About Resource
The Urban Institute is a nonprofit organization that conducts research on social and economic policy. In Data Walks: An Innovative Way to Share Data with Communities researchers describe a tool for engaging community members in research findings through data visualization.
A Data Walk offers researchers and/or community organizations an opportunity to analyze project data in partnership with community residents and other stakeholders. Data Walks are structured similarly to the well-known pedagogical tool “gallery walk” whereby groups of participants rotate through a series of data visualizations while interpreting, discussing, and reflecting on the subject matter.
This guidebook explains how to design, plan, and facilitate a Data Walk for use in your community-based participatory research project. See also the Urban Institute’s Community-Engaged and Participatory Methods Toolkits.
How to Use
Integrating Data Walks into community science projects may offer multiple benefits, such as:
- Enhanced data literacy among community members through the interpretation of quantitative data and its application to their personal lives;
- Advanced individual and collective problem solving and civic engagement through data-driven dialogue;
- Residents gain a greater understanding of research in their community and are provided an opportunity to define what role they can play within that effort to enact local change; and,
- Through engagement with a diverse cross-section of people, researchers can better contextualize their scientific findings, ultimately improving their research quality and better informing policies and programs that advance community priorities.

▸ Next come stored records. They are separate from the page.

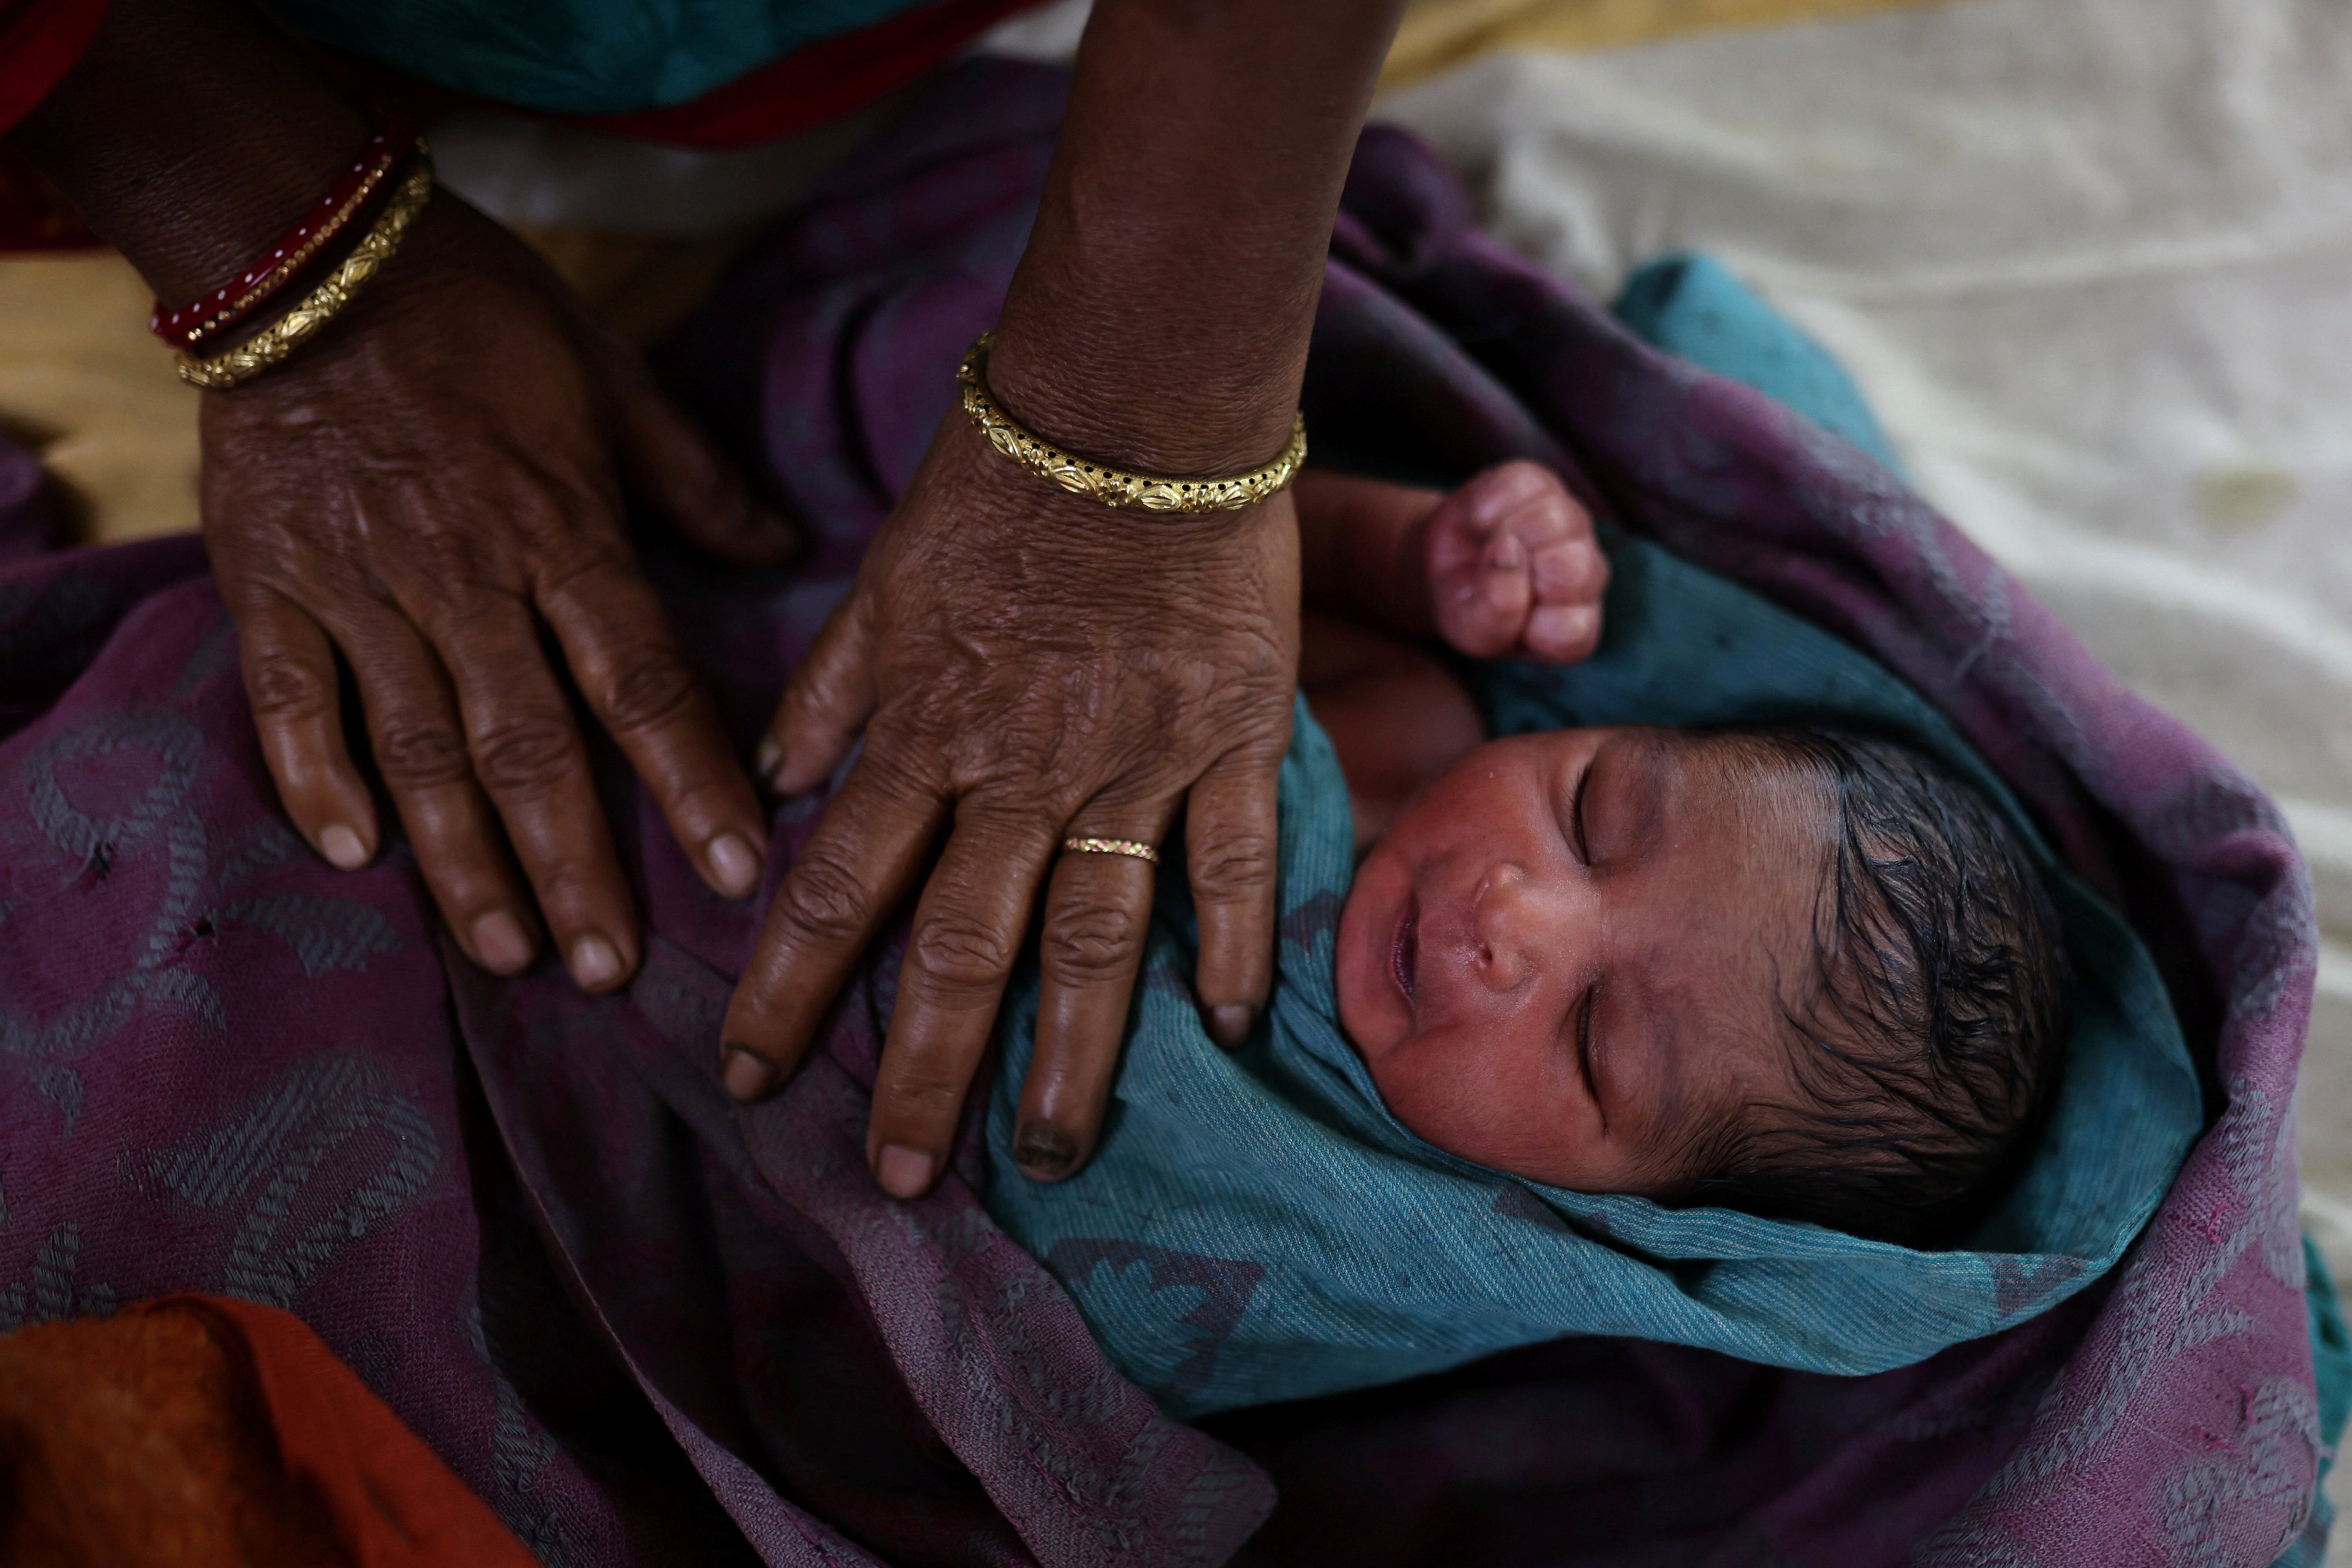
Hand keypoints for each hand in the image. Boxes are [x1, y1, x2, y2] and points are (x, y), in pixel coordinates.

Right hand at [201, 194, 799, 988]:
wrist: (312, 254)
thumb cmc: (479, 316)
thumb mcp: (610, 380)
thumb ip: (696, 481)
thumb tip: (784, 549)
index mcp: (561, 533)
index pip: (641, 680)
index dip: (691, 781)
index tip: (737, 872)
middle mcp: (468, 579)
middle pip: (532, 744)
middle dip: (575, 863)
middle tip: (610, 968)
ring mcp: (364, 589)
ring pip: (422, 746)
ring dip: (465, 858)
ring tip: (509, 951)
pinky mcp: (273, 585)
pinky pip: (294, 699)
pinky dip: (318, 779)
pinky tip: (355, 859)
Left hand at [719, 413, 1299, 1195]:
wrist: (1137, 403)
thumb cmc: (999, 482)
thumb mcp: (882, 576)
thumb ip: (827, 687)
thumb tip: (769, 779)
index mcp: (925, 729)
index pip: (837, 888)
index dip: (790, 993)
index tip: (752, 1078)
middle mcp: (1021, 768)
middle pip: (962, 947)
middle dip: (922, 1073)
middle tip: (896, 1178)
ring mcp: (1134, 761)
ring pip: (1094, 936)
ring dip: (1069, 1056)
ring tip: (1047, 1152)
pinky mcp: (1231, 738)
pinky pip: (1234, 863)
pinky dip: (1233, 946)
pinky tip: (1228, 1027)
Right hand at [1425, 461, 1606, 663]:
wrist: (1442, 565)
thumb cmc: (1467, 606)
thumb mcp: (1471, 628)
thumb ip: (1495, 611)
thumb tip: (1508, 550)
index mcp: (1574, 624)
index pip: (1572, 628)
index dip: (1530, 620)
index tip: (1500, 617)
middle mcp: (1586, 575)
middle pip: (1571, 569)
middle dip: (1519, 571)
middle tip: (1492, 574)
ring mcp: (1571, 525)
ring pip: (1551, 520)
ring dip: (1502, 533)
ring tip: (1487, 544)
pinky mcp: (1545, 485)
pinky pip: (1524, 484)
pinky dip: (1489, 502)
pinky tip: (1481, 519)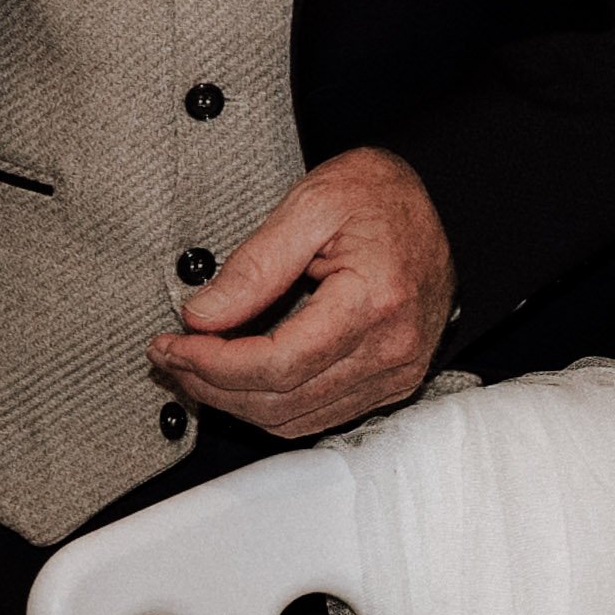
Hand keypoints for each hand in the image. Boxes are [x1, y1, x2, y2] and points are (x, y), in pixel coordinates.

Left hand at [150, 148, 453, 437]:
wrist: (443, 199)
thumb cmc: (382, 195)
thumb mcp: (313, 204)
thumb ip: (254, 264)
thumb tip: (203, 316)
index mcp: (376, 301)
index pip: (277, 363)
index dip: (211, 363)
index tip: (172, 344)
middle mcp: (393, 348)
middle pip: (280, 400)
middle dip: (211, 384)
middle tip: (172, 356)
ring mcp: (397, 371)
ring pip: (294, 419)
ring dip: (235, 401)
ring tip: (197, 367)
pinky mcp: (393, 382)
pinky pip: (318, 416)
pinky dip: (269, 404)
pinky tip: (241, 378)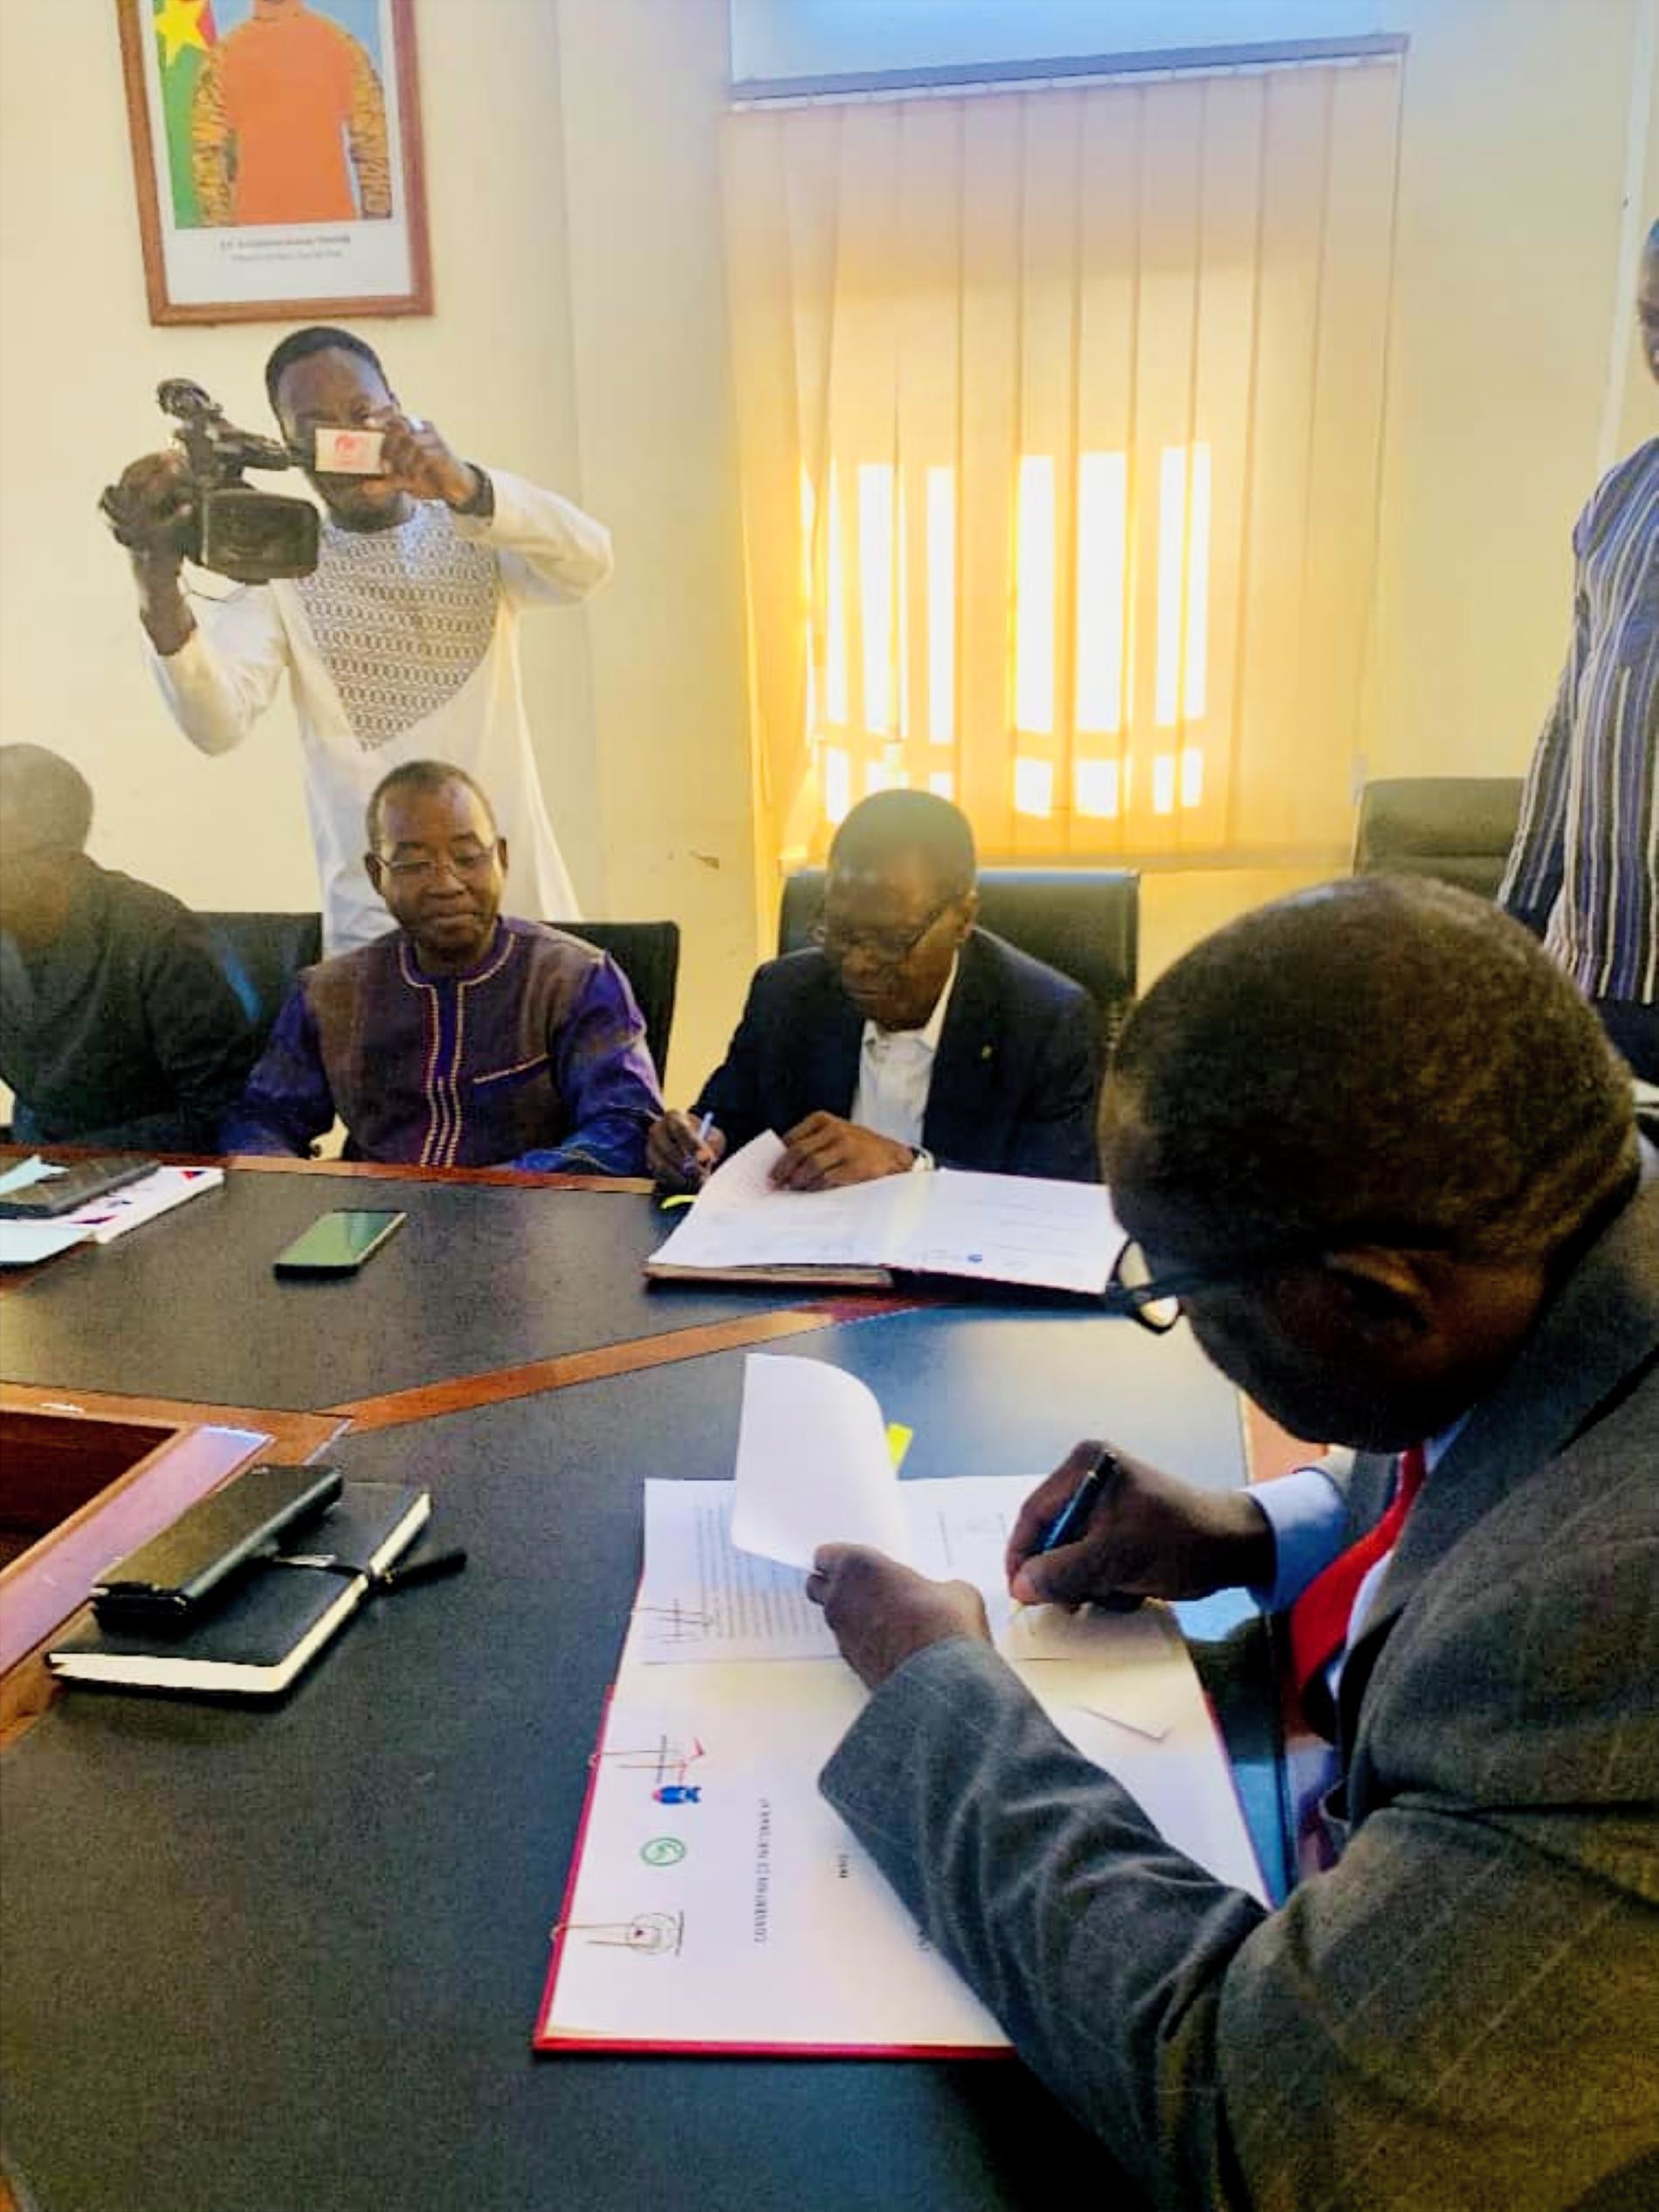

Use this guidebook to explore if Data Walks are the appropriate tool for your community science project, who the target participants should include, and how to maintain data integrity. When planning your Data Walk, ample consideration must be given to both content (including the appropriate data, using user-friendly charts, language access) and logistics (time and setting, recruitment and incentives, physical movement within the event space). Finally, ensure your Data Walk is a success by learning what’s needed for successful facilitation.